Soixante-dix-neuf ans plus tard, cette journée aura une résonnance particulière, comme elle n'en n'a jamais connue depuis la capitulation de l'Allemagne.
Au "plus jamais ça !" tant entendu et tant espéré depuis cette date, ont succédé les craintes d'une troisième guerre mondiale initiée par l'hubris du dirigeant d'un pays allié d'hier.
Demain, le président Macron présidera les commémorations de cette journée dans un Paris où les restrictions de circulation drastiques risquent fort de mettre de méchante humeur nombre de Parisiens.
Pourtant, les Français ont bien failli être exclus de l'évènement... qui aurait dû être commémoré le 7 mai.
Car derrière l'histoire officielle, forcément glorieuse et fraternelle, en ce mois de mai 1945 se dessinaient déjà en filigrane les tensions actuelles.
Récit historique d'une journée très particulière.
Il y a un an, je me suis penchée sur l'histoire de cette journée qui fut si porteuse d'espoir pour l'avenir, et j'ai découvert une drôle d'histoire derrière l'histoire officielle.
Alors que l'Europe n'est plus qu'un champ de ruines, alors qu'à travers le monde les morts, militaires et civils se comptent par millions, alors que le continent européen exhibe ses plaies béantes sous un ciel printanier enfin porteur de paix, l'orgueil d'un homme impose son propre calendrier à l'Europe.
Une reddition en deux actes
Avant même le suicide d'Adolf Hitler le 30 avril, le sommet de l'état nazi est devenu un marigot dans lequel magouillent les dauphins pressentis, Göring et Himmler.
Hitler ne leur pardonne pas leur trahison et rédige son ultime testament par lequel il désigne officiellement le grand amiral Karl Dönitz comme son successeur.
Devenu Président du Reich dès l'annonce du suicide du Führer, Dönitz, tout en conservant tous les rouages du nazisme, œuvre pour une paix séparée avec les Occidentaux.
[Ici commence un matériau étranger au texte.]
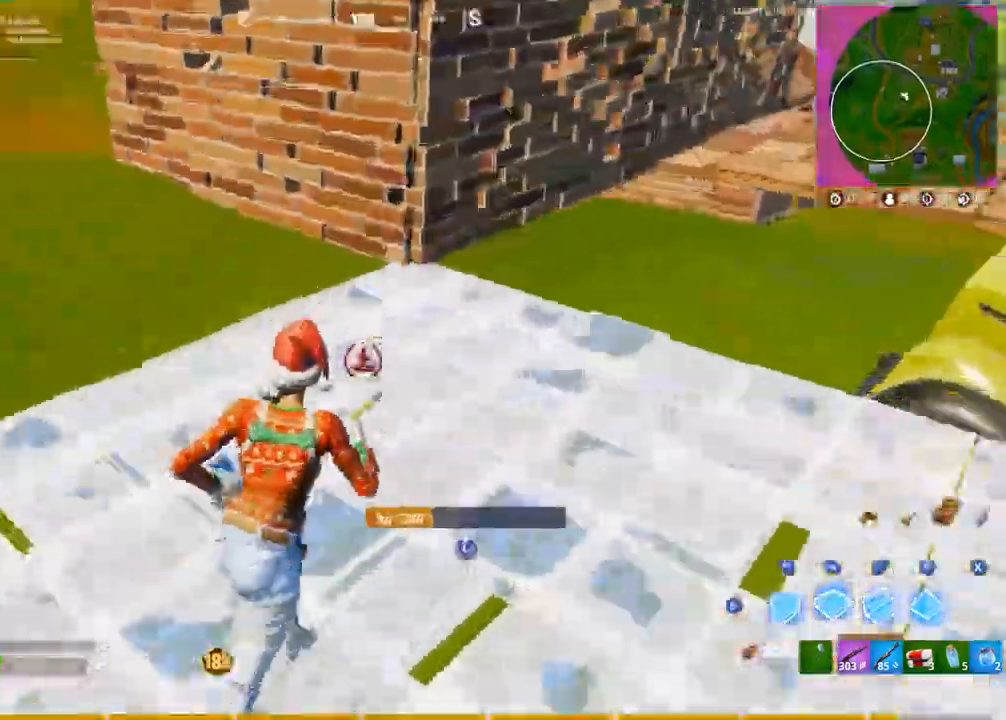
{"dt_ms": 500, "buttons": ["L2"], "left_stick": "up-right", "right_stick": "center", "events": [[133, "R2", "down"], [133, "right_stick", "center"], [183, "right_stick", "right"], [250, "R2", "up"], [400, "L2", "down"], [417, "right_stick", "center"]]}
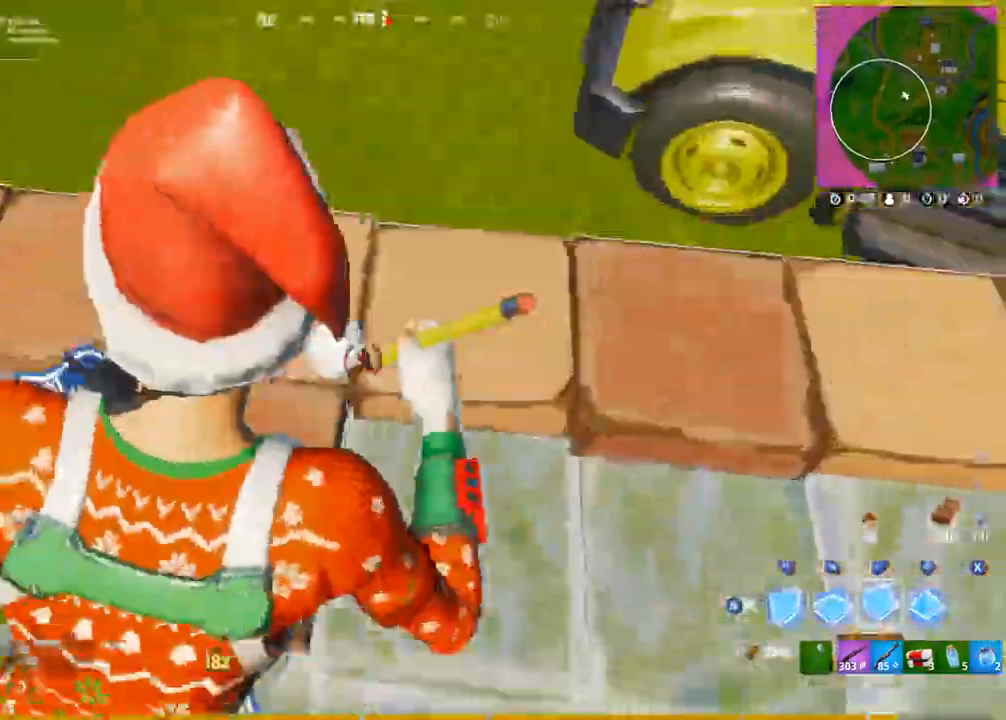
{"dt_ms": 500, "buttons": [], "left_stick": "up-right", "right_stick": "left", "events": [[33, "L2", "up"], [33, "right_stick", "up"], [100, "L1", "down"], [150, "R1", "down"], [183, "L2", "down"], [200, "L1", "up"], [217, "R1", "up"], [283, "right_stick", "center"], [317, "L2", "up"], [317, "R1", "down"], [367, "R3", "down"], [400, "CIRCLE", "down"], [433, "R1", "up"], [450, "R3", "up"], [450, "right_stick", "left"], [483, "CIRCLE", "up"]]}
Il espère ainsi que l'armée allemande garde ce qu'il reste de sa puissance pour rester le fer de lance dans l'affrontement entre l'Occident et l'URSS. Jusqu'au 7 mai, il mettra tout en œuvre pour faire passer les troupes allemandes derrière les lignes américaines afin de les soustraire à la fureur des soviétiques, ce qui ne l'empêchera pas de faire pendre les déserteurs.
Mais ses espoirs de paix séparée mourront le 7 mai 1945.
7 mai 1945 : capitulation sans condition
Pour Dönitz comme pour tous les dignitaires allemands ce sera la douche froide, voire glacée, car si à leurs yeux il restait un espoir d'accord avec les Américains et les Anglais, pour ceux-ci et leurs alliés c'est un "non" à tout ce que proposera l'Allemagne.
Un armistice est hors de question après les suites de l'armistice du 11 novembre 1918 et les conséquences du traité de Versailles.
Cet armistice est d'autant plus inacceptable qu'au fil de leur avance les Alliés ont découvert l'horreur absolue des exactions allemandes : camps de concentration, d'extermination massive, massacre des populations slaves, Lebensborn ("fermes" de reproduction SS), etc.
Le Generaloberst Jodl à Reims le 7 mai 1945
Aussi, quand le 7 mais 1945 les belligérants se retrouvent autour de la table des "négociations" au Collège Moderne et Technique de Reims, QG d'Eisenhower, Commandant Suprême des Forces Expéditionnaires Alliées en Europe, les dés sont jetés : il n'y a rien à négocier.
Que pourrait négocier Alfred Jodl, qui bien qu'appartenant à la Wehrmacht, a ordonné lui-même le massacre des commissaires politiques et des chefs bolcheviks et qui a orchestré la déportation des Juifs d'Europe, qu'il considérait comme une "nécessité d'État" ? Rien.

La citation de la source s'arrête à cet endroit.